By the time we bought the place in San Francisco, Comcast had ironed out many (but not all) bugs. They had launched On Demand, which was a royal pain to use but was usually preferable to what was actually being broadcast an the times we were viewing. Also, the Homeowners Association for the San Francisco place (originally purchased for weekend use only) offered the Comcast analog feed at no charge. Since we would bring videotapes up from Palo Alto, this was fine. I also thought that the San Francisco place would give me an opportunity to compare Comcast broadband with my SBC service in Palo Alto. As I recall, I gave them about half a year from the time we moved in. At the end of that half-year, they were less certain about when broadband would be available than when we first set up the San Francisco place; so I ditched the opportunity to compare and called SBC.

Once we sold the Palo Alto house, I braced myself for upgrading my San Francisco Comcast service. It turned out that, due to San Francisco having a different "tier system" than Palo Alto, I would pay less for what I wanted, enough less to cover the fee for one of the boxes having a VTR. This was when I realized that Comcast did not want a box that would communicate with a VCR, because their longer game plan was to wean customers away from that VCR. On the whole the VTR service has been pretty good. Also, while KDFC is as bad as it ever was, I now have XM to satisfy my radio needs; so I no longer am mad at Comcast for taking away my FM feed (even if they were not immediately responsible). Besides, KDFC reception is really terrible in our neighborhood. That would be a moot point, except that I have a neighbor who wants to record the Opera broadcasts that KDFC now provides once a month. The good news for her is that she can now get a cleaner signal through her Comcast box. All she needs to do now is direct the audio feed from the box to her recording equipment.

The one problem with the VTR is that we can only watch it where its box is, which happens to be the bedroom; so, once again, we have gotten interested in On Demand for when we want to watch in the living room. Sometimes I want to check to see if something I have already recorded can be seen through On Demand. The On Demand menu system makes this a real pain; and, as more items are available, the greater the pain. This is why I was so glad to discover that Comcast now has a Web site for all of the On Demand content. The site has a disclaimer that what is has is "a sample of programming available from ON DEMAND;" but I think that means that only the nationally-available content is covered. This should not matter much, since I am not that interested in the local content.

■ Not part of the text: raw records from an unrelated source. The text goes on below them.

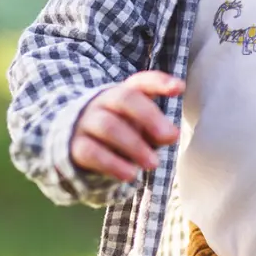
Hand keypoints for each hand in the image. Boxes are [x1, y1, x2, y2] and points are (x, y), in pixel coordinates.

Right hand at [70, 71, 184, 182]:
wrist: (78, 144)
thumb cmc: (121, 131)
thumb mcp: (142, 128)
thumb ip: (158, 130)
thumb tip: (172, 135)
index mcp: (125, 92)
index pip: (142, 81)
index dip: (160, 82)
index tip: (180, 88)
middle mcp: (104, 101)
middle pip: (125, 98)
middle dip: (149, 116)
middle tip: (170, 136)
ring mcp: (86, 121)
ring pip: (108, 126)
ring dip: (134, 145)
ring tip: (154, 163)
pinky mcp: (75, 145)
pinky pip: (92, 152)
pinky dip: (113, 164)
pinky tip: (130, 174)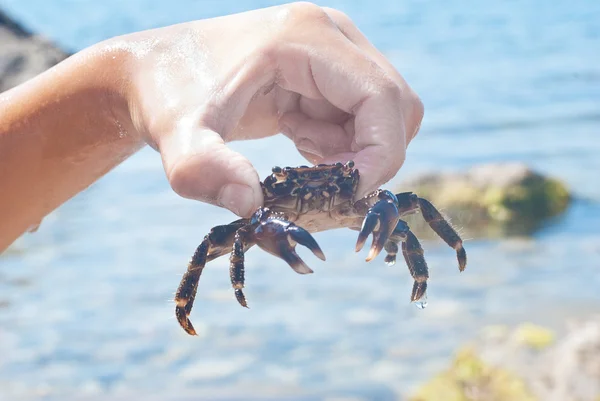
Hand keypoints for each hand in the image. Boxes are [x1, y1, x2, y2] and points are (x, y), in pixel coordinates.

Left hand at [113, 2, 423, 216]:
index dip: (380, 152)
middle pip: (395, 106)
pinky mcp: (325, 72)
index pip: (382, 97)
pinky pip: (359, 117)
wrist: (155, 73)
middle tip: (322, 181)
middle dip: (370, 155)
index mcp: (307, 37)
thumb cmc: (168, 95)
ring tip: (300, 152)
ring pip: (382, 115)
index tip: (348, 193)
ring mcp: (332, 51)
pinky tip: (300, 141)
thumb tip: (251, 206)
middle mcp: (331, 36)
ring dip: (354, 151)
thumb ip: (203, 169)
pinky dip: (342, 144)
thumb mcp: (177, 135)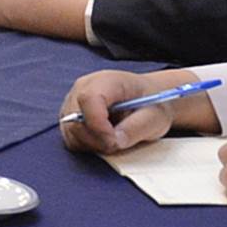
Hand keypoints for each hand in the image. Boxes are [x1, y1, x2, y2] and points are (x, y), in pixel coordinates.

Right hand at [57, 68, 216, 153]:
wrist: (153, 98)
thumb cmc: (156, 104)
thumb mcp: (154, 118)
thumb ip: (135, 129)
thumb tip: (114, 141)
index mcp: (106, 82)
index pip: (89, 100)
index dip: (96, 123)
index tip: (112, 140)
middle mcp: (83, 87)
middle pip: (74, 117)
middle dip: (96, 137)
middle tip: (119, 144)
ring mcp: (73, 101)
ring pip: (70, 130)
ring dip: (92, 142)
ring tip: (116, 139)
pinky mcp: (71, 116)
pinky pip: (70, 136)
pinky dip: (86, 143)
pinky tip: (106, 138)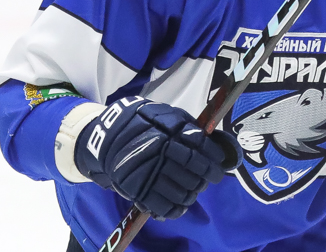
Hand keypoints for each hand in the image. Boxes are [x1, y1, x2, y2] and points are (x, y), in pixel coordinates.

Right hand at [74, 96, 240, 218]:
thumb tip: (215, 141)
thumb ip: (187, 126)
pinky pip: (164, 206)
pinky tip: (180, 205)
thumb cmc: (142, 124)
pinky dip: (176, 209)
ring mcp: (148, 171)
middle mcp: (159, 151)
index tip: (219, 162)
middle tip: (209, 179)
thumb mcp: (164, 115)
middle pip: (194, 171)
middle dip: (206, 177)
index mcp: (168, 130)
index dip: (213, 156)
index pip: (199, 146)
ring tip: (193, 191)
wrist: (106, 136)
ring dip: (192, 194)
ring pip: (182, 191)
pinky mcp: (137, 188)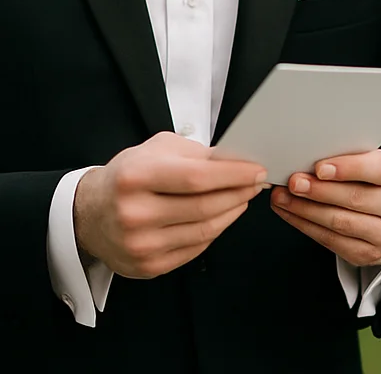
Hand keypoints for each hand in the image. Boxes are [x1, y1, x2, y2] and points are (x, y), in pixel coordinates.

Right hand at [73, 131, 267, 278]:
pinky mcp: (147, 266)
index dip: (234, 174)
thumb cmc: (129, 175)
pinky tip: (223, 215)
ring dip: (233, 212)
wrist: (89, 213)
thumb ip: (197, 153)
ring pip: (205, 230)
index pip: (197, 177)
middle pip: (205, 206)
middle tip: (256, 182)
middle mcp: (135, 214)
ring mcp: (140, 245)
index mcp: (136, 177)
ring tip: (243, 197)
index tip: (257, 169)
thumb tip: (237, 161)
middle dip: (239, 192)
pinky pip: (196, 248)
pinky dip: (216, 230)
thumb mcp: (158, 149)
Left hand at [270, 149, 380, 266]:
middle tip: (294, 182)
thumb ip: (355, 158)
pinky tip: (292, 213)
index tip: (319, 167)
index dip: (348, 168)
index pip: (378, 170)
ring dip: (306, 209)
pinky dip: (307, 226)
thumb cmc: (379, 178)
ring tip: (283, 197)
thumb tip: (313, 157)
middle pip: (356, 198)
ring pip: (340, 222)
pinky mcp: (369, 254)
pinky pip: (331, 241)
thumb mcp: (378, 160)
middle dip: (319, 190)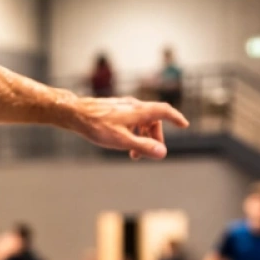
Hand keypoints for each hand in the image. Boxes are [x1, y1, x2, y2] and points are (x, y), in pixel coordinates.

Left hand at [68, 96, 187, 159]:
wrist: (74, 113)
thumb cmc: (96, 127)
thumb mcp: (121, 140)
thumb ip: (142, 147)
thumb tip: (162, 153)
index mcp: (139, 111)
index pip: (164, 111)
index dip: (176, 118)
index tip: (184, 125)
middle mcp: (134, 105)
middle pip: (153, 119)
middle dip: (155, 137)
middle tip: (151, 153)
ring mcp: (123, 106)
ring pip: (141, 120)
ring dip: (142, 137)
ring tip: (134, 154)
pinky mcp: (114, 108)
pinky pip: (131, 119)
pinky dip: (133, 131)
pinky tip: (123, 142)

This Web site is definitely an improvement over the set-top box interface. It is broken down into separate pages for each letter of the alphabet, but there is also a reasonably flexible search window. You cannot do phrase search; but, given the limitations of the content, you can find stuff. There is plenty of room for improvement, but the bottom line is that is looks as if Comcast is inching their way towards more manageable ways to take advantage of their services. Furthermore, the providers are starting to take advantage of On Demand. The last season of The Wire released new episodes through On Demand before they were broadcast on HBO. Showtime is currently doing the same with The Tudors and released all of the second season of Sleeper Cell while the episode-by-episode broadcasting was taking place. (My wife loved that one; life came to a screaming halt while we watched the whole thing over two evenings!)

On the whole I am far less negative about "living with Comcast" than I was when they invaded my house in Palo Alto. I have heard mixed reports on how well their broadband service is doing, so I do not particularly care one way or the other about missing the opportunity to compare them with DSL. Meanwhile we have friends who have become Slingbox advocates. This leads me to wonder if, having already bundled a VTR into their box, Comcast now has plans to do with same with a Sling-like service! That will give us one more way to "amuse ourselves to death!"